QUOTED TEXT —
The last step of the migration is "alias the app over to the HRD app".

I am wondering:
whether oldapp.appspot.com will be pointed to newapp-hrd.appspot.com?
whether old...@appspot.com will be pointed to newap...@appspot.com
for xmpp?
whether postm...@oldapp.appspotmail.com will be pointed to
postm...@newapp-hrd.appspotmail.com?
Do we have to go to Google Apps and manually switch domain names
www.oldapp.com to newapp-hrd.appspot.com?

Thanks,
coronin


On Dec 14, 1:32 pm, Brian Quinlan <bquin...@google.com> wrote:


> On Thu, Dec 15, 2011 at 8:20 AM, Alan Xing <alanx...@gmail.com> wrote:
> > The dollar cost of HRD and MS are the same? It was a surprise for me. I
> > always had the impression HRD costed way more. Now I could not find that
> > document except from Google search engine snapshot. As of Dec 10, 2011, GAE
> > doc still mentioned HRD "uses approximately three times the storage and CPU
> > cost of the master/slave option". Please see attached snapshot.

RECORDED INFORMATION —
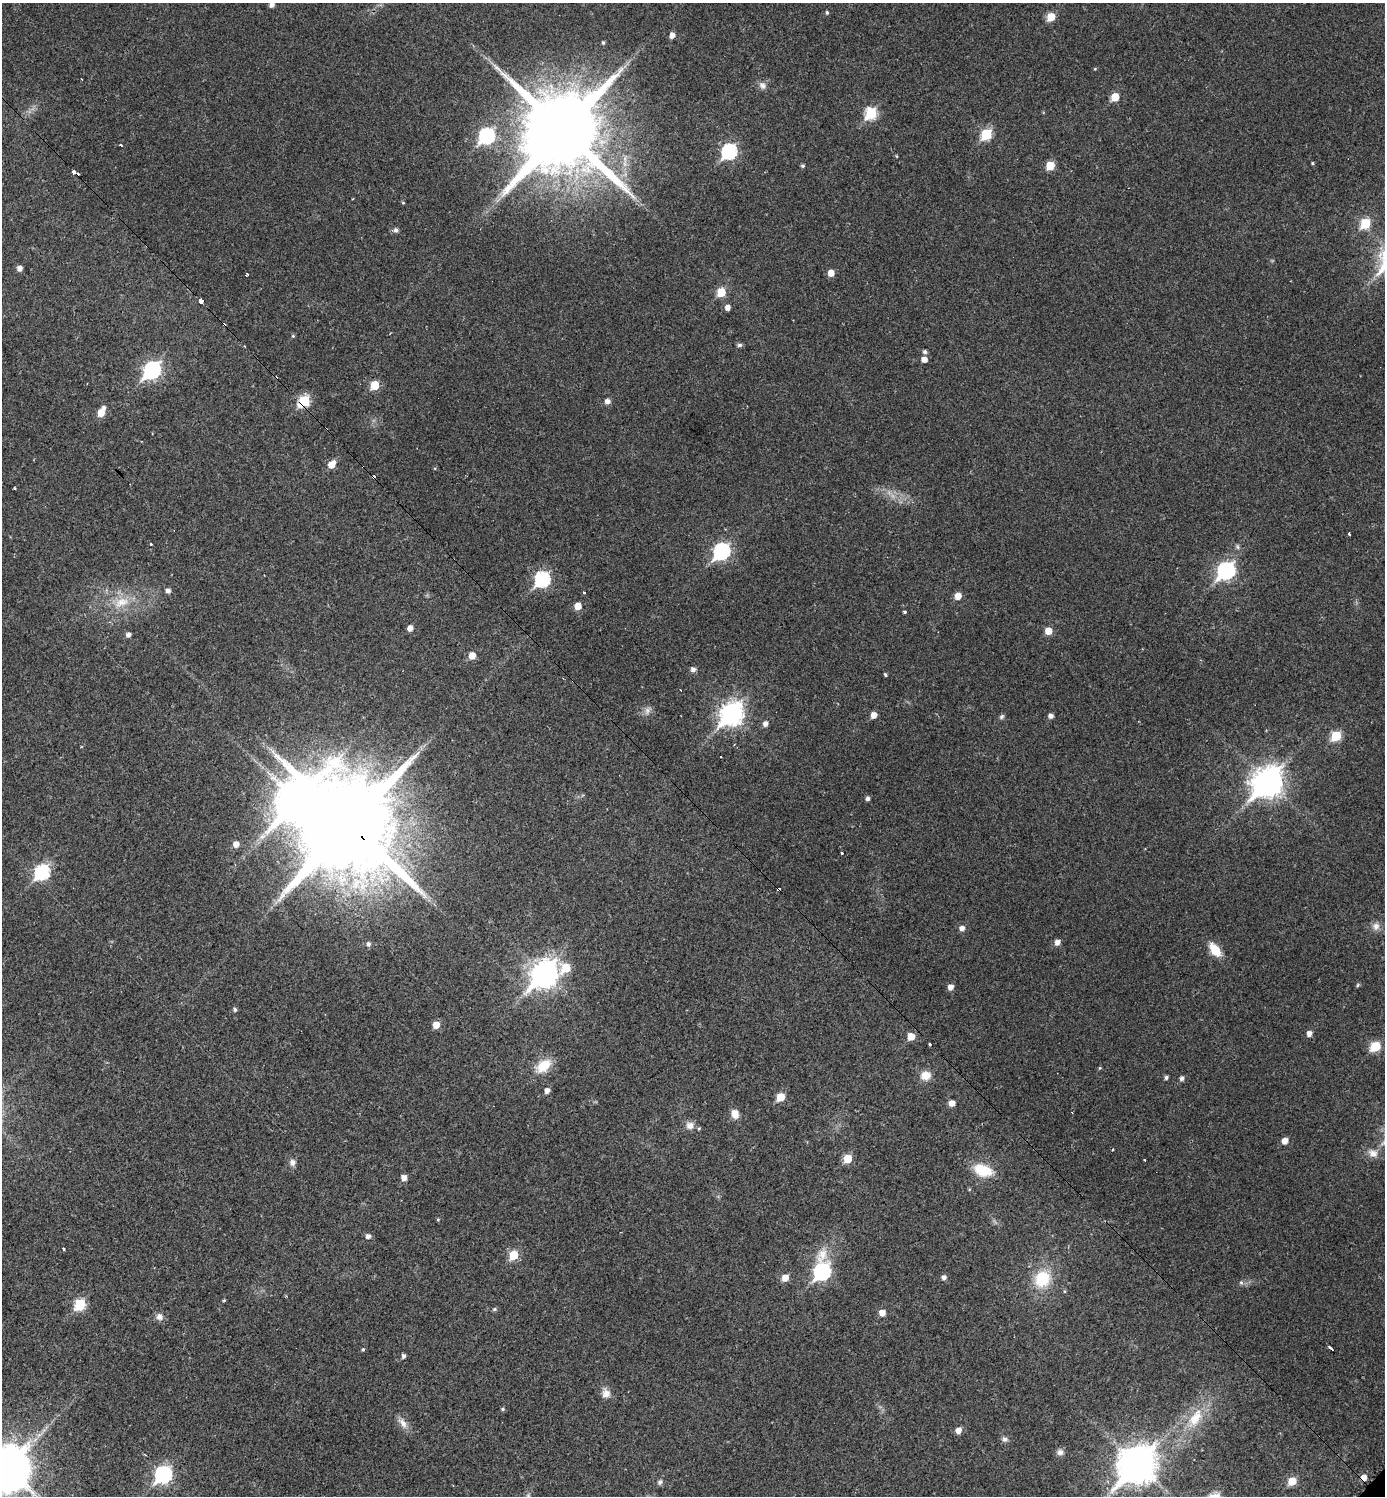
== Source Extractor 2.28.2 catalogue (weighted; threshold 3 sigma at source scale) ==
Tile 11 of 4 x 4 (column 3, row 3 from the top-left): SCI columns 3076-4458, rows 1495-2988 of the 5994 x 5992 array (HDU 1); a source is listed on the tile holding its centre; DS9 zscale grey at full resolution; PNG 1387 x 1498 px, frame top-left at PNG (2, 3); no overlay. Shown black and unused: <1% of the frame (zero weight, under 2 of 3 exposures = <1% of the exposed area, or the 3 px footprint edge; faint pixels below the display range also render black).
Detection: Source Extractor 2.28.2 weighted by HDU 2 'WHT'; one run over the whole footprint, this tile lists its part. Background 0.0292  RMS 0.0051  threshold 0.0229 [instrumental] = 3 sigma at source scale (4.5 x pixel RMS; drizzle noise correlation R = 1.50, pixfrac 1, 0.05/0.05 arcsec/px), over >= 5 px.
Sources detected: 144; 1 inside a brighter object's white glare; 7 cosmic-ray / hot-pixel residue — not listed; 2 inside a brighter listed object's ellipse — not listed separately; the other 134 listed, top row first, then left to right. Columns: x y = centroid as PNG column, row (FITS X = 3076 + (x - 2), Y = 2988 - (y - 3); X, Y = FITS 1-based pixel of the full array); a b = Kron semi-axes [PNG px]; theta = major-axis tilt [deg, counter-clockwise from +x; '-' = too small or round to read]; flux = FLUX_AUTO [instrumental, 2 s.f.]
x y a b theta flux
272 5 5 4 - 2.2
827 12 4 3 - 0.7
1051 17 6 5 - 11
672 35 5 5 - 3.1
603 43 4 4 - 0.88
1095 69 5 3 - 0.44
81 79 3 2 - 0.45
762 85 10 9 - 2.5
1115 97 6 5 - 11
871 113 7 6 - 33
563 131 23 22 - 8100
986 134 7 6 - 29
487 136 8 7 - 90
121 145 3 2 - 0.77
729 151 8 7 - 82
1312 163 4 4 - 0.53
1050 165 6 5 - 12
803 166 4 4 - 0.94
75 172 7 3 -32 5.7
403 203 4 4 - 0.51
1365 223 6 6 - 22
396 230 6 5 - 1.5
20 268 5 5 - 2.8
831 273 6 5 - 4.7
247 274 3 3 - 0.76
721 292 6 5 - 15
201 301 4 3 - 12
727 307 5 5 - 2.8
293 336 5 4 - 0.62
739 345 6 5 - 1.3
925 352 5 5 - 1.3
924 359 5 5 - 3.5
152 370 9 7 49 130
375 385 6 5 - 15
304 401 7 6 - 33
607 401 5 5 - 2.6
101 413 7 5 74 7.1
332 464 8 6 47 6.2
363 467 3 2 - 0.65
14 488 4 2 - 0.5
1349 534 4 3 - 0.77
151 544 3 3 - 0.6
722 551 8 7 - 100
1226 571 9 7 46 120
542 579 8 7 - 78
168 591 5 5 - 2
584 592 3 3 - 0.7
958 596 6 5 - 5.1
121 602 24 13 25 11
578 606 5 5 - 5.9
905 612 3 3 - 1.2
410 628 5 5 - 3.3
1048 631 6 6 - 6.3
128 635 5 5 - 1.8
472 656 6 5 - 5.8
693 669 6 5 - 2.1
885 675 3 3 - 1.5
647 711 10 7 90 2.3
731 714 10 8 48 310
874 715 5 5 - 4.3
1002 716 7 5 47 1
1051 716 5 4 - 2.1
765 724 6 5 - 2.2
1336 736 6 5 - 22
1268 782 12 10 43 640
868 798 5 4 - 1.6
350 825 28 25 -54 13000
236 844 5 5 - 3.5
842 854 3 3 - 1.8
42 872 8 7 - 69
778 889 4 3 - 4.2
1376 926 10 9 - 2.9
962 928 5 5 - 2.3
1057 942 6 5 - 2.8
368 944 6 5 - 1.4
1215 950 15 8 -55 10
566 968 8 7 - 13
544 974 11 9 49 470
1357 985 6 4 87 0.6
951 987 5 5 - 3.1
235 1009 5 5 - 1
436 1025 6 5 - 6.2
1309 1033 5 5 - 2.9
911 1036 6 5 - 7.1
930 1044 3 3 - 3.2
1375 1046 6 6 - 20
543 1066 19 12 39 11
1100 1068 5 4 - 0.49
926 1075 12 10 12 6
1166 1077 4 4 - 1.3
1182 1078 5 5 - 1.8
547 1091 5 5 - 2.8
780 1097 6 5 - 11
952 1103 5 5 - 3.9
735 1114 9 7 -72 5.3
690 1125 10 9 - 3.6
1285 1141 5 5 - 4.3
1373 1153 13 10 -26 4
848 1159 6 6 - 12
292 1163 8 7 - 2.2
983 1170 21 12 -18 15
404 1178 6 5 - 3.1
438 1219 4 4 - 0.54
368 1236 5 5 - 2.1
63 1249 3 2 - 0.55
514 1255 6 6 - 16
822 1271 12 8 81 95
944 1277 5 5 - 1.8
785 1278 6 6 - 5.6
1042 1279 17 15 61 20
1241 1282 5 5 - 1.1
1064 1291 5 3 - 0.54
224 1300 4 4 - 0.55
80 1304 7 6 - 32
494 1309 6 5 - 0.86
882 1313 5 5 - 4.3
159 1317 9 8 - 2.5
363 1349 5 4 - 0.73
1331 1349 6 3 -44 3.5
403 1356 5 4 - 1.3
606 1393 13 11 -71 3.8
503 1409 5 4 - 0.73
1195 1418 30 15 59 17
403 1423 16 8 -50 3.7
958 1431 6 5 - 3.8
1005 1439 8 7 - 1.7
1060 1452 8 8 - 2.1
1138 1465 14 11 45 1100
7 1469 16 13 48 2300
163 1474 8 7 - 110
1364 1477 5 5 - 3.8
1292 1481 6 5 - 10
660 1482 8 6 64 1.4
528 1496 7 4 0 0.9
Overlapping masked pixels (flux is a lower limit): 6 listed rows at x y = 75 172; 304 401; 363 467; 350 825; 778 889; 1364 1477
Isophote crosses this tile's border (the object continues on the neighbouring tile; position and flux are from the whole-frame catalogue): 2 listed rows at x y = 272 5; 7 1469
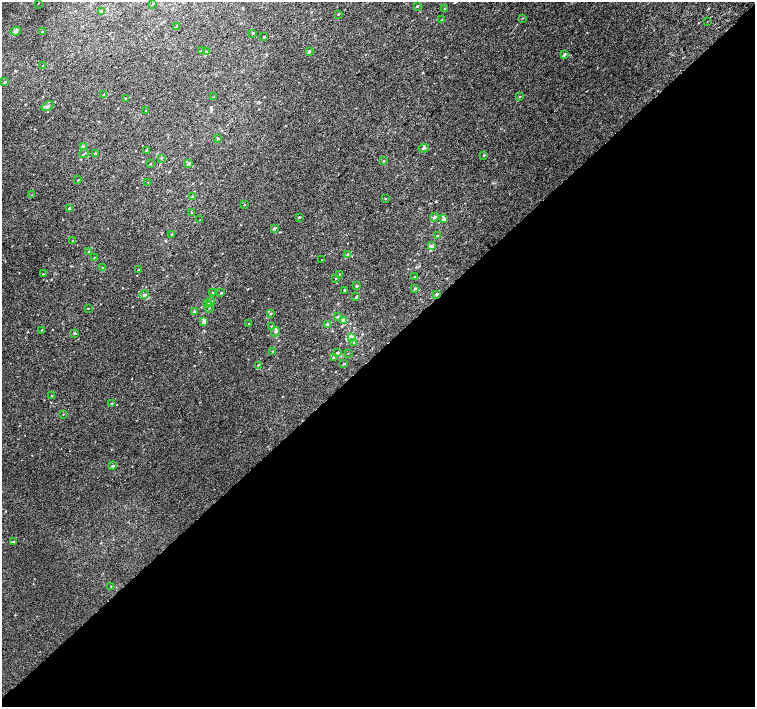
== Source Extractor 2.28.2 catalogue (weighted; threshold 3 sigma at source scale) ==
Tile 15 of 4 x 4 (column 3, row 4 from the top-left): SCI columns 3049-4554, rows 253-1661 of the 6091 x 6076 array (HDU 1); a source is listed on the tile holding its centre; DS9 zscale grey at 2 x 2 block average (1 PNG px = mean of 2 x 2 image px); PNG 757 x 709 px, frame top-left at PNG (2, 2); each listed source drawn as its Kron ellipse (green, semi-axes under 4 px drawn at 4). Shown black and unused: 50% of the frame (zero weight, under 2 of 3 exposures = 2% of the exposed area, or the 3 px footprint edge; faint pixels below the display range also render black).
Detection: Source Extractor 2.28.2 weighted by HDU 2 'WHT'; one run over the whole footprint, this tile lists its part. Background 0.00858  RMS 0.007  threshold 0.0316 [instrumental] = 3 sigma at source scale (4.5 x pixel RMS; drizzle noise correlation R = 1.50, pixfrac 1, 0.0396/0.0396 arcsec/px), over >= 5 px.
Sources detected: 103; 2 inside a brighter listed object's ellipse — not listed separately; the other 101 listed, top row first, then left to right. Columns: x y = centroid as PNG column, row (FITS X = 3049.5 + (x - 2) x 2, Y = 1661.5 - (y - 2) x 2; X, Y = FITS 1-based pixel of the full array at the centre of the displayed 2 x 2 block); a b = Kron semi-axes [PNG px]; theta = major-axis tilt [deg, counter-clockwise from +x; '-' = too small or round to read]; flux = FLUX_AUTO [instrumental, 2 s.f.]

GIVEN REQUEST —
Please write out the stretch of the migration message from "whether old...@appspot.com will" through "www.oldapp.com to newapp-hrd.appspot.com?".

SOLUTION FOR THIS EXERCISE —
whether old...@appspot.com will be pointed to newap...@appspot.com
for xmpp?
whether postm...@oldapp.appspotmail.com will be pointed to
postm...@newapp-hrd.appspotmail.com?
Do we have to go to Google Apps and manually switch domain names
www.oldapp.com to newapp-hrd.appspot.com?